Additional partners in the vaccine’s development include PATH Malaria Vaccine Initiative and several prominent African research centers, with funding provided by the Bill and Melinda Gates Foundation.
Malaria causes 800,000 deaths a year, a majority of which are children under five years of age from sub-Saharan Africa. The trial, conducted in 11 sites across seven countries in Africa, focused on this vulnerable group by enrolling more than 15,000 children.
Clinical or uncomplicated malaria is characterized by high fevers and chills. Severe malaria occurs when infection is accompanied by organ failure or abnormalities in the blood or metabolism. Severe malaria is life threatening and difficult to treat.
Data shows that out of 6,000 children between five and 17 months, 47 percent are protected against severe malaria and 56 percent are protected against clinical malaria after three doses of the vaccine. Results for infants between six and 12 weeks will follow by the end of 2012.
"The publication of the first results in children aged 5 to 17 months marks an important milestone in the development of RTS,S,” principal investigator Tsiri Agbenyega said, “these results confirm findings from previous Phase II studies and support ongoing efforts to advance the development of this malaria vaccine candidate.”
The vaccine has been given an acceptable safety and tolerability profile, although recipients of RTS,S did show higher rates of serious adverse outcomes (SAEs) for specific events, such as seizures and meningitis, although neither are considered vaccine-related. Further information on safety should become available over the next three years. Additionally, the long-term protective effects, measured 30 months after the third dose, should be available by the end of 2014.
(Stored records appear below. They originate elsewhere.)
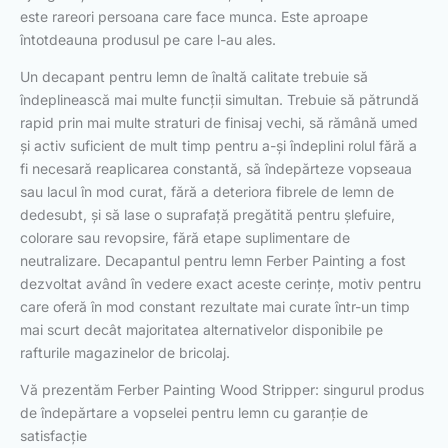
este rareori persoana care face munca. Este aproape
întotdeauna produsul pe care l-au ales.
Un decapant pentru lemn de înaltă calitate trebuie să
îndeplinească mai multe funcții simultan. Trebuie să pătrundă
rapid prin mai multe straturi de finisaj vechi, să rămână umed
și activ suficient de mult timp pentru a-și îndeplini rolul fără a
fi necesară reaplicarea constantă, să îndepărteze vopseaua
sau lacul în mod curat, fără a deteriora fibrele de lemn de
dedesubt, și să lase o suprafață pregătită pentru șlefuire,
colorare sau revopsire, fără etape suplimentare de
neutralizare. Decapantul pentru lemn Ferber Painting a fost
dezvoltat având în vedere exact aceste cerințe, motiv pentru
care oferă în mod constant rezultate mai curate într-un timp
mai scurt decât majoritatea alternativelor disponibile pe
rafturile magazinelor de bricolaj.
Vă prezentăm Ferber Painting Wood Stripper: singurul produs
de îndepărtare a vopselei pentru lemn cu garanție de
satisfacție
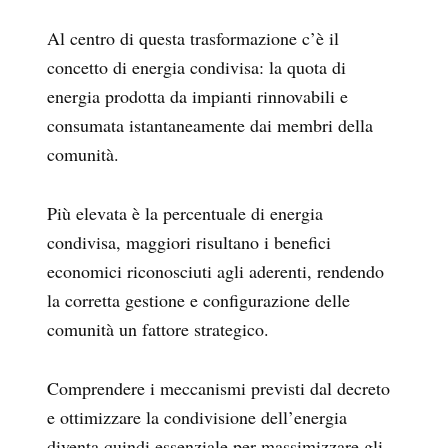
Al centro di questa trasformazione c’è il
concetto di energia condivisa: la quota di
energia prodotta da impianti rinnovabili e
consumata istantaneamente dai membri della
comunità.
Più elevata è la percentuale di energia
condivisa, maggiori risultano i benefici
economici riconosciuti agli aderenti, rendendo
la corretta gestione e configurazione delle
comunità un fattore strategico.
Comprendere i meccanismi previsti dal decreto
e ottimizzare la condivisione dell’energia
diventa quindi essenziale per massimizzare gli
A WHO policy recommendation for use of the vaccine may be possible as early as 2015, providing all public health information from the trial is evaluated as satisfactory. However, the new vaccine should be an addition to, not a replacement for, already existing prevention interventions, such as insecticide-treated bed nets and anti-malarial medicines. This integrated approach could potentially mitigate millions of cases of this devastating disease.